Even with all that was going on in our family’s life during this decade, we added yet another family member; Marya’s sister Beth would visit during the summer months from Texas to avoid the heat. One summer she brought Crystal, a 17-year-old young lady, with her to help out with her four children, but alternative motive was to get Crystal (We call her Big Crystal to distinguish from our younger daughter Crystal) was to get her away from an unhealthy home environment. At the end of the summer she did not want to go back. However, her grandparents, who had legal guardianship over her would not let her stay in Idaho. We told Crystal that when she turned 18 she was welcome to come live with us if she wanted to.
Her birthday is at the end of December. She hopped on a plane just a few days after, came to live with us, and graduated from Teton Valley High School. She worked at Burger King, and then a clothing store. She chose to serve a mission for The Church of Jesus Christ of Latter-day Saints. She had fallen in love with Marya’s nephew and married him. So, she was semi-adopted by us, but then married into the family also. She is a lively, energetic person we love dearly.

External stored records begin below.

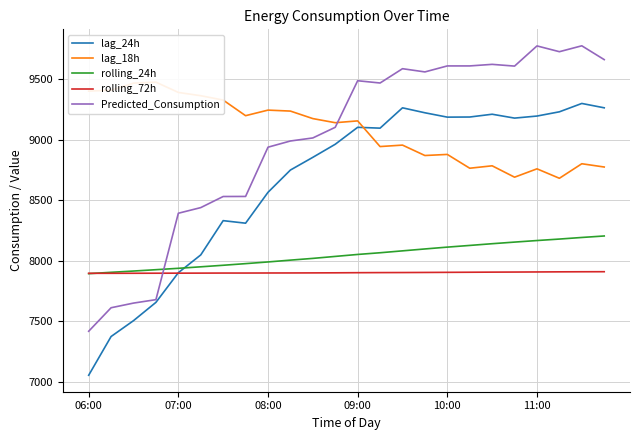

The value of lag_24h at 10:00 is 9186.0. True or false?

True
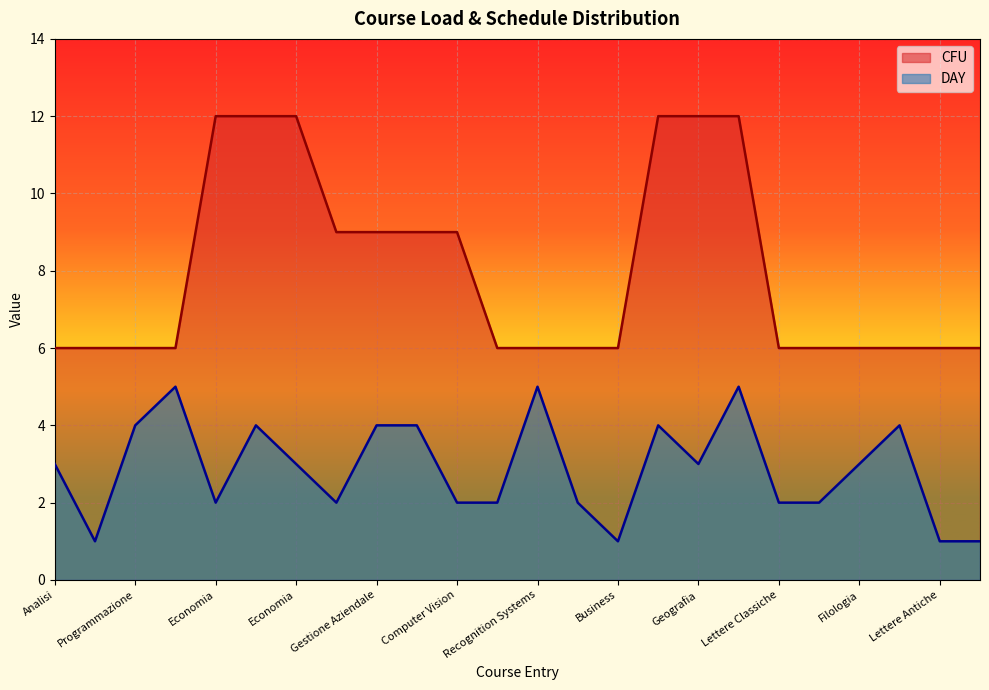

True or false: CFU and DAY intersect in this chart.

False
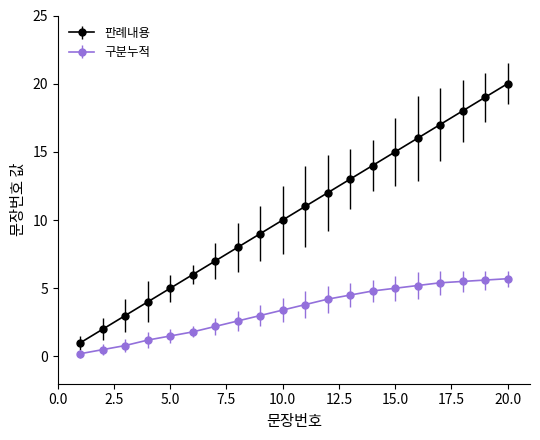

What is the sum of all 구분누적 values?

66.9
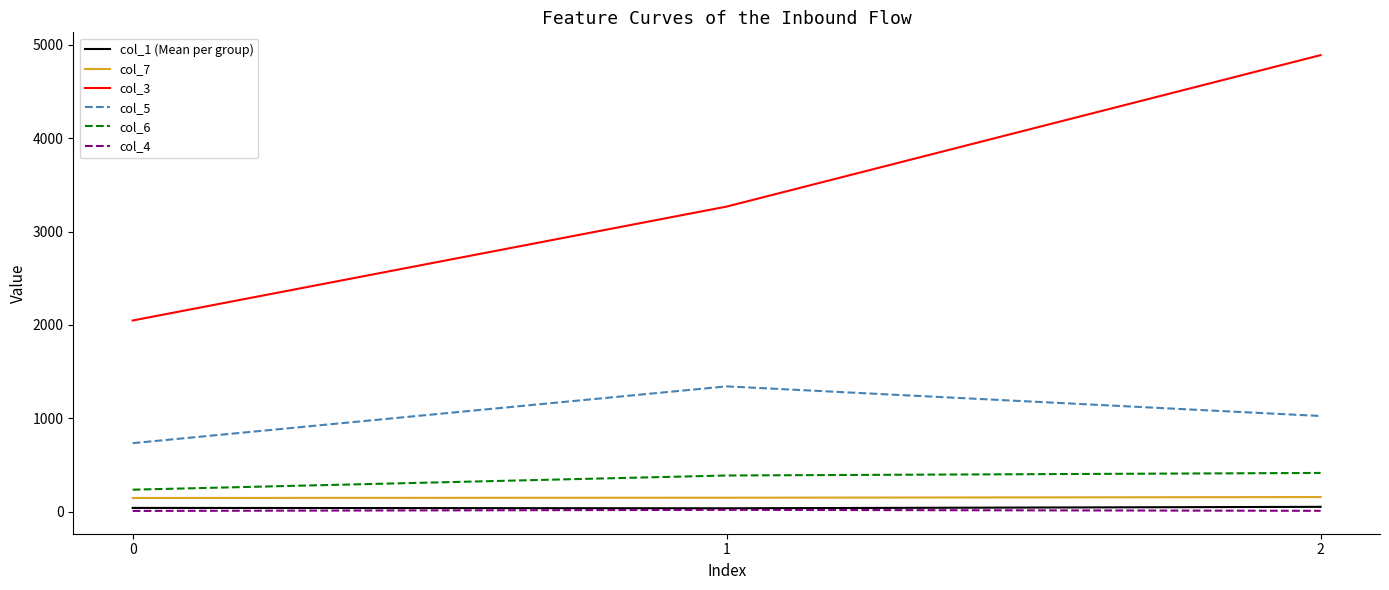

What is the difference between the highest and lowest values at 0?

2039.3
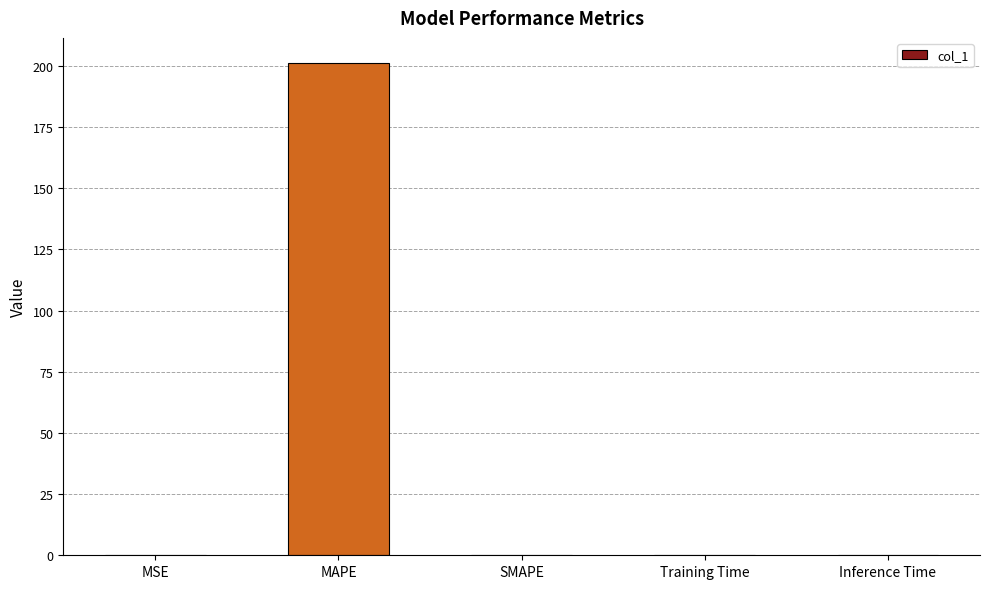

The chart shows a value of 342.8 at MAPE. True or false?

False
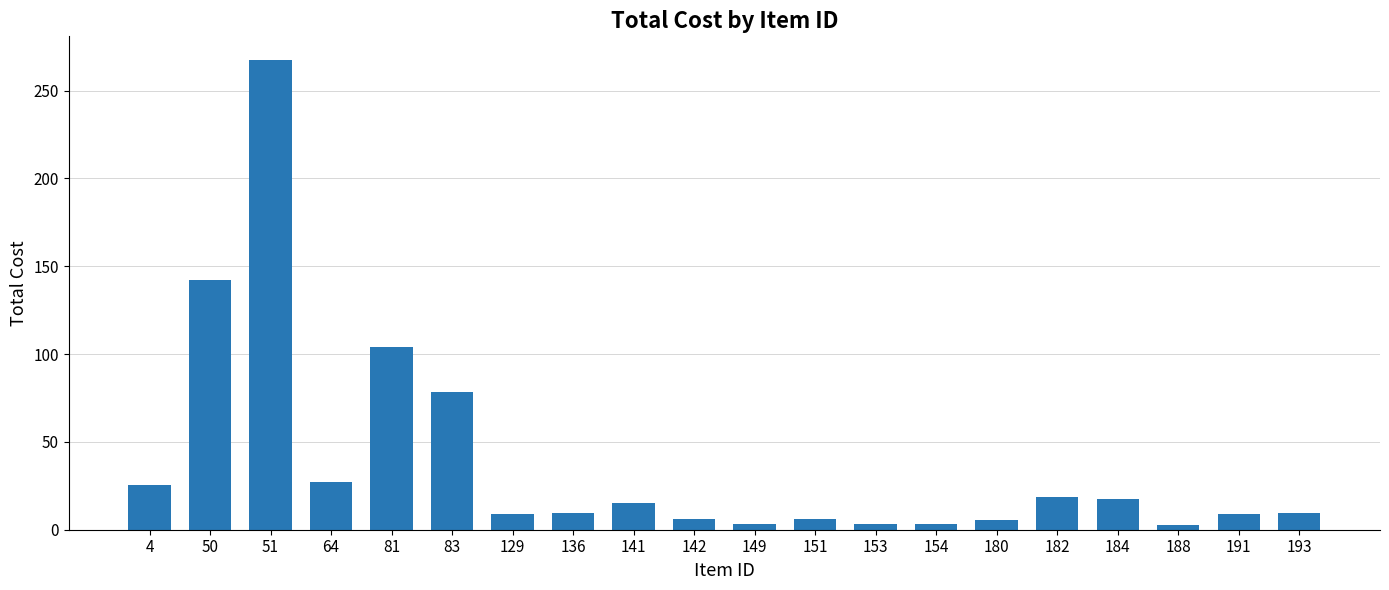

Which label corresponds to the largest value in the chart?

51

Different line of thought…..As I was growing up in Preston we camped regularly in tents during the summer. I enjoyed those times out in nature with my family. I thought I liked camping, but after moving to Teton Valley I realized I like being in nature, but not necessarily camping. Because Teton Valley is right next to the mountains, I found that I liked going hiking and enjoying time in a campground around a fire and so forth, but my own bed was usually only 15 to 20 minutes away from many camping areas. I preferred to go home and sleep, and come back in the morning to resume activities. I really enjoy hiking. One of my favorite hikes is up to Table Mountain, or Table Rock. I have done that so many times I lost track.